I feel the baseline comparison should be relative to the intuitive and simple "line-numbers only" schema.

It's less token heavy than the proposed hash approach, and I don't think frontier LLMs hallucinate line numbers if each line in the context is prefixed with them.

Great article and tbh I thought it would’ve been implemented that way makes sense to hash and save mainly context I don’t expect them to care about token usage

How about Kimi tho how can I play with it?

> Treating harnesses as solved, or even inconsequential, is very short-sighted

Is it possible that burning extra tokens is the point, since they get paid more?

Arguably I would think that the last year was mainly inner harness improvement instead model improvement but I could be wrong, just feels like that to me

This is very nicely done. We have seen the same issue at a higher level of getting separators right when generating multiple files in a single inference call.

My experience exactly! I’ve recently become so tired of the Claude harness that I switched to OpenCode (which is extremely good compared to Claude). However, OpenCode is also tedious to change, and it inherits all the “good stuff,” like treating agents as Markdown files and all the dancing around with hooks/plugins/skills scattered all over the place.
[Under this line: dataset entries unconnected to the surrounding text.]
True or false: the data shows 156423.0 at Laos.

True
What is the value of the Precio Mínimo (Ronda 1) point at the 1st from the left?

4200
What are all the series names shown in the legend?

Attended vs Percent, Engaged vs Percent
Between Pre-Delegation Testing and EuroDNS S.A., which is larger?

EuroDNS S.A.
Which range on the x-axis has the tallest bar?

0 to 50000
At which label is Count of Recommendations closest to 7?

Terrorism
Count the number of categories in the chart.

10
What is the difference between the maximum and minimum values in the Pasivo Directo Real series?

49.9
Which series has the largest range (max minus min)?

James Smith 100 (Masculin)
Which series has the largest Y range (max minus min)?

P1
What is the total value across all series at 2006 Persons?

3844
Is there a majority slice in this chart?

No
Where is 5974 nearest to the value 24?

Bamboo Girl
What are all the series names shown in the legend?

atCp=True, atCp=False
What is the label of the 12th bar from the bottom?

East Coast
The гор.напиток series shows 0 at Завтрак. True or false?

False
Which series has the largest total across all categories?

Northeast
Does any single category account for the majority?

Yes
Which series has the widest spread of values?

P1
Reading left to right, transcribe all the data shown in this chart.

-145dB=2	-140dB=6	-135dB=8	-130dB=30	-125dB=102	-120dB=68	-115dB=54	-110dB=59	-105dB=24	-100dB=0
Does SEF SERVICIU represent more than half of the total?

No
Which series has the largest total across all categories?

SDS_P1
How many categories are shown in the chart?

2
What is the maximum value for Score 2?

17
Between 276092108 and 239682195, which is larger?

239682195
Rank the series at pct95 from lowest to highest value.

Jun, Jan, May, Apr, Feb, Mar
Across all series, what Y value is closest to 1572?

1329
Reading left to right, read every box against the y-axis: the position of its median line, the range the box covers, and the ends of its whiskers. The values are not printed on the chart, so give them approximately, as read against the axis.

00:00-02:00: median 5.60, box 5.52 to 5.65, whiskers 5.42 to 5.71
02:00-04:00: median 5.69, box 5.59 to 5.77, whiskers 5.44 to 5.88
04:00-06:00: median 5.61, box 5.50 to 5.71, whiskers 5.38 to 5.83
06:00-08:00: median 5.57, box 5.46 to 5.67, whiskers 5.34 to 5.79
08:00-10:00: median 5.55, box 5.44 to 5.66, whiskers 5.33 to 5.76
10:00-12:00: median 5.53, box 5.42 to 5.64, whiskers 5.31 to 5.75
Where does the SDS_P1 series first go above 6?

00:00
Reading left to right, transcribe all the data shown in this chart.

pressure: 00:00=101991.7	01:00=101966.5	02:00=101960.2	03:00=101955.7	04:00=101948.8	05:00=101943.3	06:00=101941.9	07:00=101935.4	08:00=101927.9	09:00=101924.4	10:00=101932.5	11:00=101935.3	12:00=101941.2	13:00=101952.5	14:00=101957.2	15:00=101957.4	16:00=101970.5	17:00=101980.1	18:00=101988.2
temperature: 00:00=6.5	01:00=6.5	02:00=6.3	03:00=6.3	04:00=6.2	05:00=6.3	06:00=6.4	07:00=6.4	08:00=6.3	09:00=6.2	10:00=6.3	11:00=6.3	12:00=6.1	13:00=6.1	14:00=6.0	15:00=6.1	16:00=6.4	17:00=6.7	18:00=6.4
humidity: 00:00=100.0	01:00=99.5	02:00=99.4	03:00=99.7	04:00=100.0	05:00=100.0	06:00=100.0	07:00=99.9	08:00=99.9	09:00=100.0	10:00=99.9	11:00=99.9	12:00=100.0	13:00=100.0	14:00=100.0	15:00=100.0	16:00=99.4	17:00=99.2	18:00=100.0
Getting stuck again and again, I’ve ultimately come to the conclusion that this must be solved by writing my own damn coding agent, with extensibility that’s acceptable for real-world engineering.

Harness is where the open source should shine. It doesn't require millions of dollars of compute but the search space is vast and explorable with limited budgets.

really enjoyed reading this, although I'm a dumb farmer and it took me a while to understand lol

I use small model I like to give them TOC more than lines wonder how it'd stack up with the hashline approach

read_toc tool:

...

  {

    "name": "mcp",

    "qualified_name": "mcp",

    "type": "constant",

    "docstring": null,

    "content_point": "src\\mcps\\code_help\\server.py::17::18::python::mcp",

    "is_nested": false

  },

  {

    "name": "handler",

    "qualified_name": "handler",

    "type": "constant",

    "docstring": null,

    "content_point": "src\\mcps\\code_help\\server.py::18::19::python::handler",

    "is_nested": false

  },

....

update_content tool:

{

  "content": "...",

  "content_point": "src\\mcps\\code_help\\server.py::18::19::python::handler",

  "project_root": ....

}

Why not just use line numbers?

Great article, recommend reading all of it.

This is why I find the banning of using Claude subscriptions in other harnesses is so heinous. Their harness that they're forcing onto everyone has tons of big issues including wasting massive numbers of tokens. Very much in line with intentionally refusing to adhere to standards in the most IE6 way possible.